═════ Records for the task

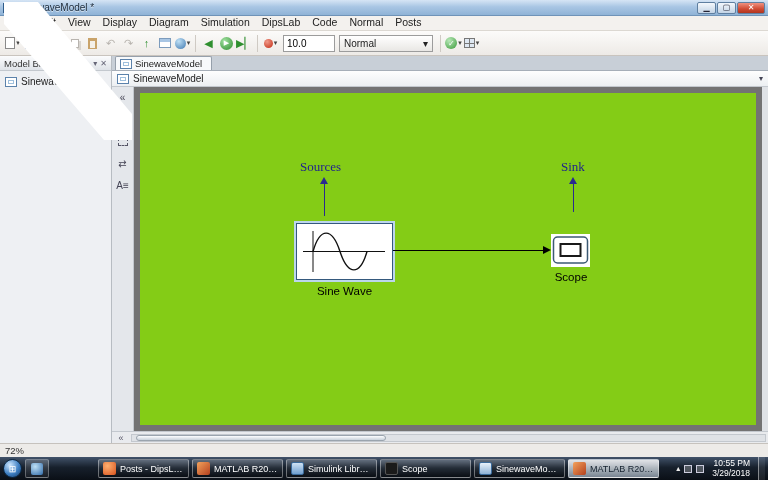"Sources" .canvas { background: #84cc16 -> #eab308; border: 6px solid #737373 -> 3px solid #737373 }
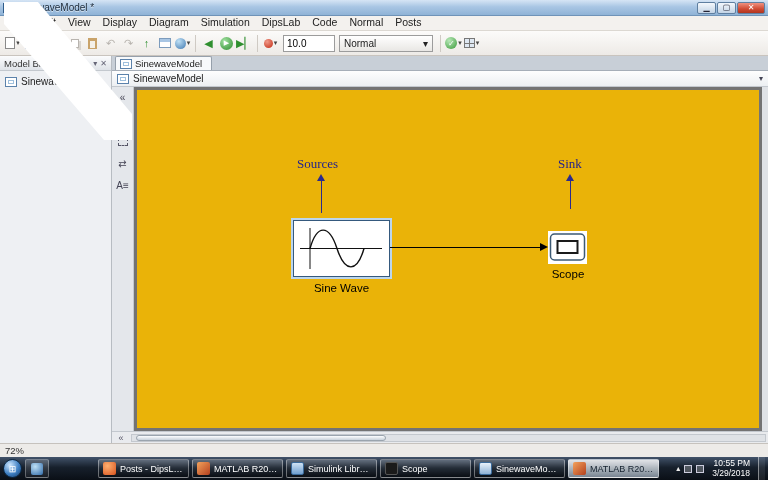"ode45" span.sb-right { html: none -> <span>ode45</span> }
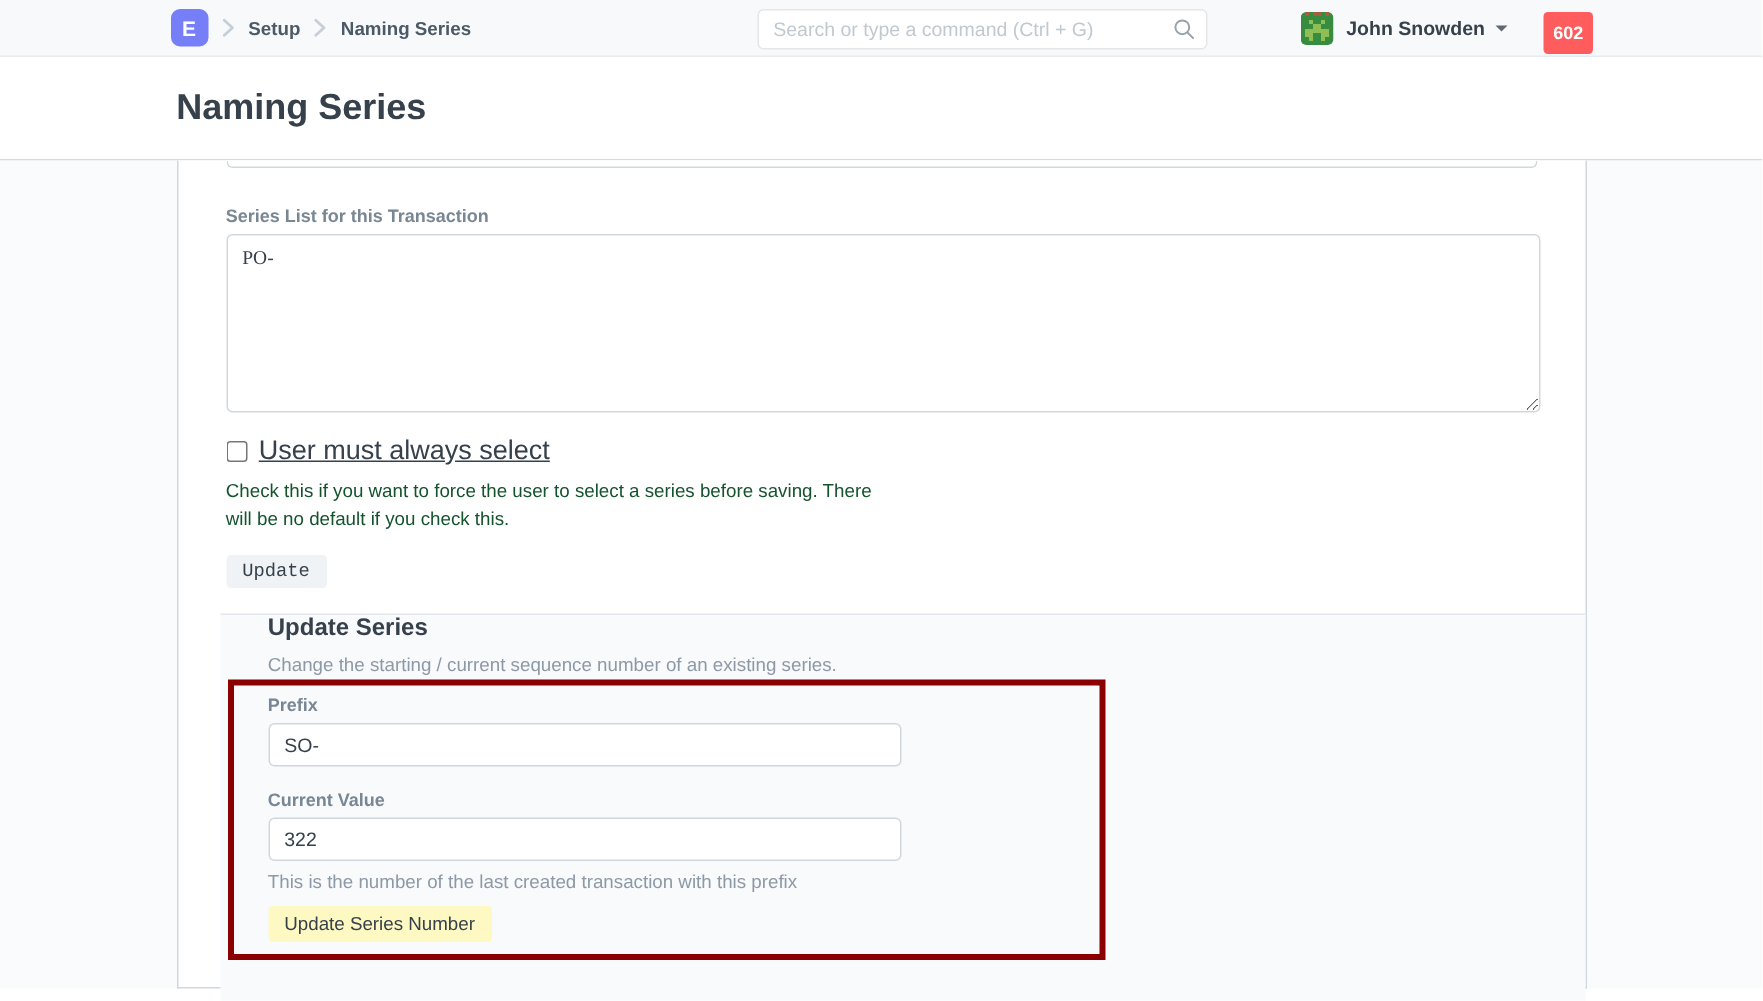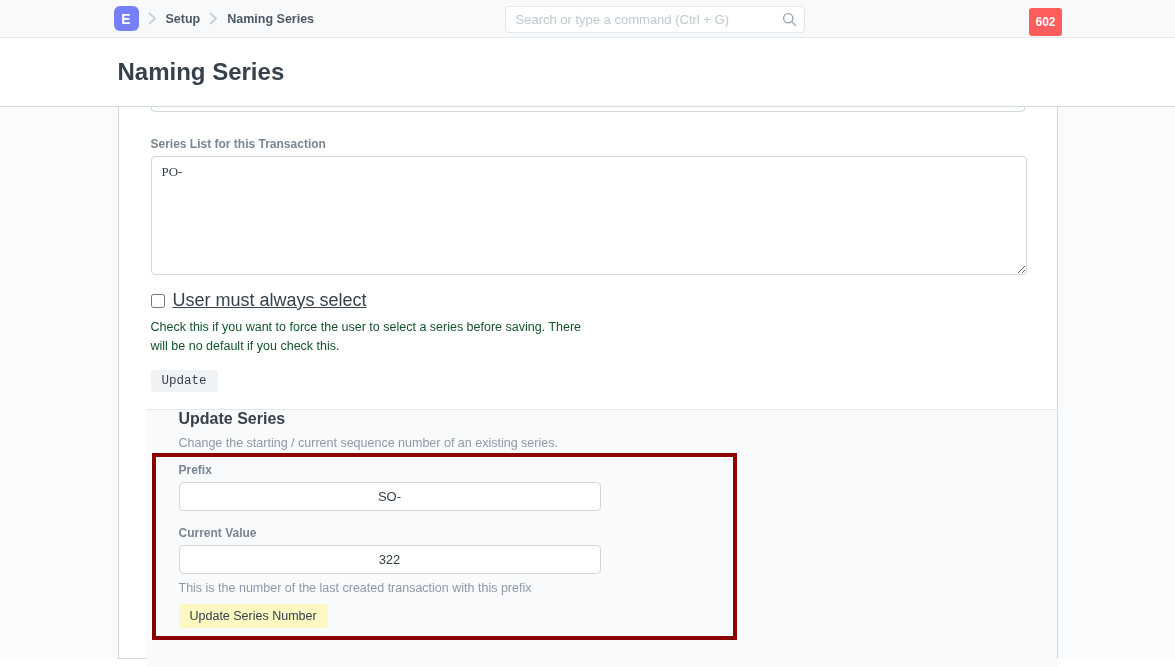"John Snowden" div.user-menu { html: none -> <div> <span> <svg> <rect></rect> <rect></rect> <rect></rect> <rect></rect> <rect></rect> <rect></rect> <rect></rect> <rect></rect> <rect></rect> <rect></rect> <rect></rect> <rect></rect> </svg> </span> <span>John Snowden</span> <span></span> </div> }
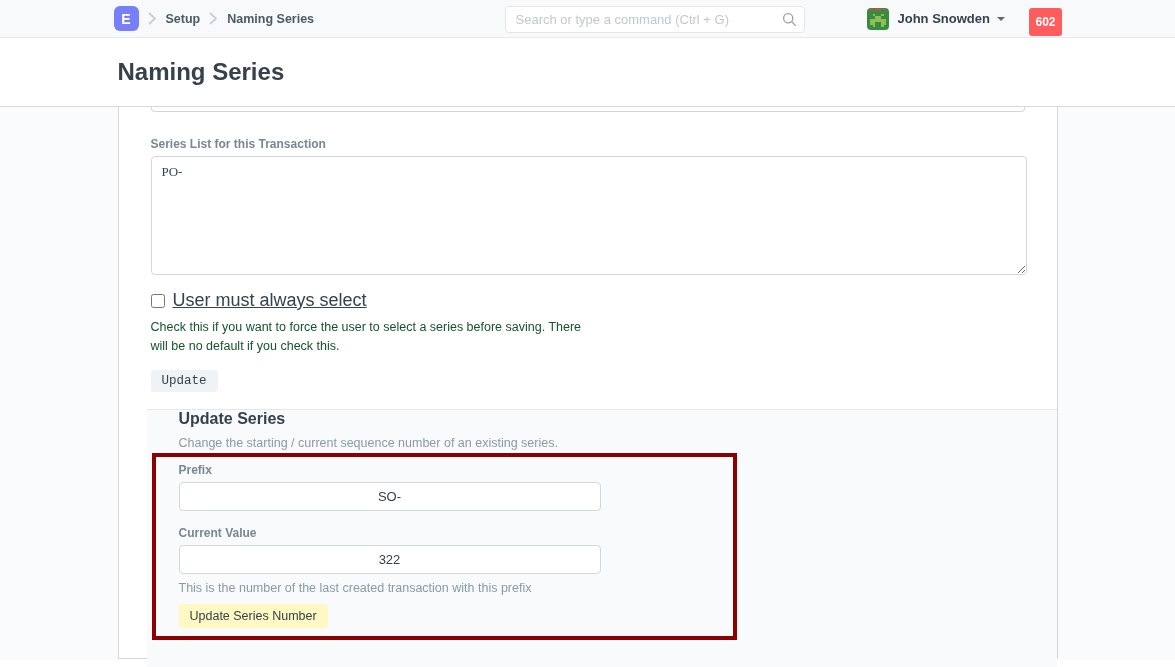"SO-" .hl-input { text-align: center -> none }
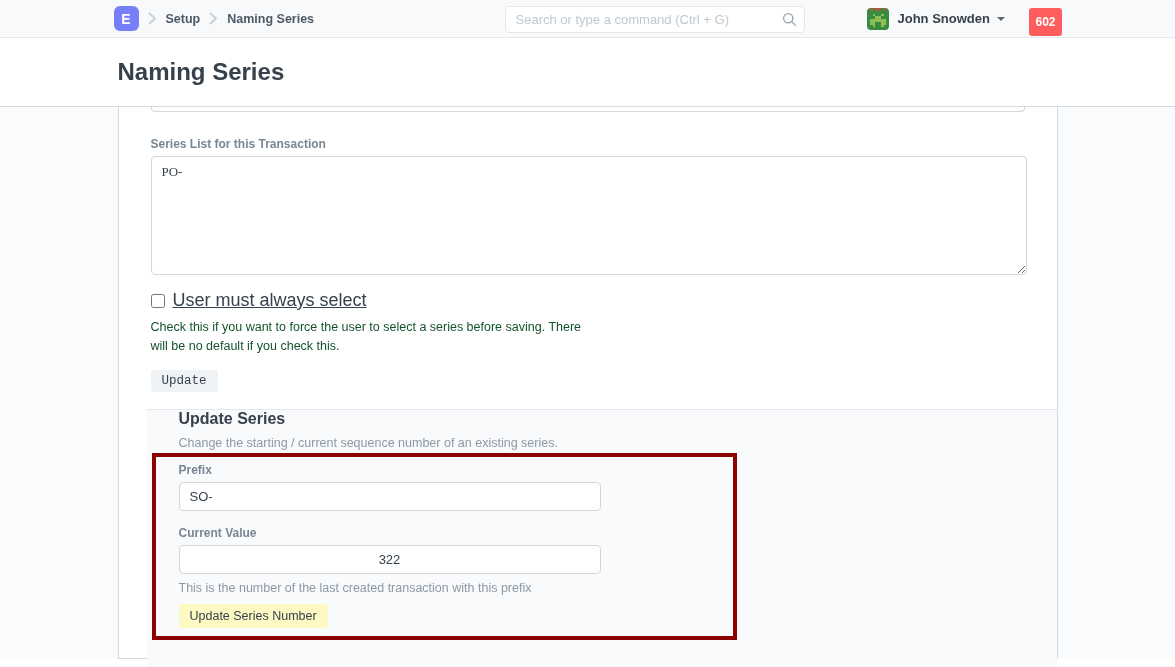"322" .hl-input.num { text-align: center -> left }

══════════

Exercise details
Leaving out the pictures, return exactly the lines from the one that contains "center -> none" through the last line of the records above, inclusive.

Response area
"SO-" .hl-input { text-align: center -> none }
"322" .hl-input.num { text-align: center -> left }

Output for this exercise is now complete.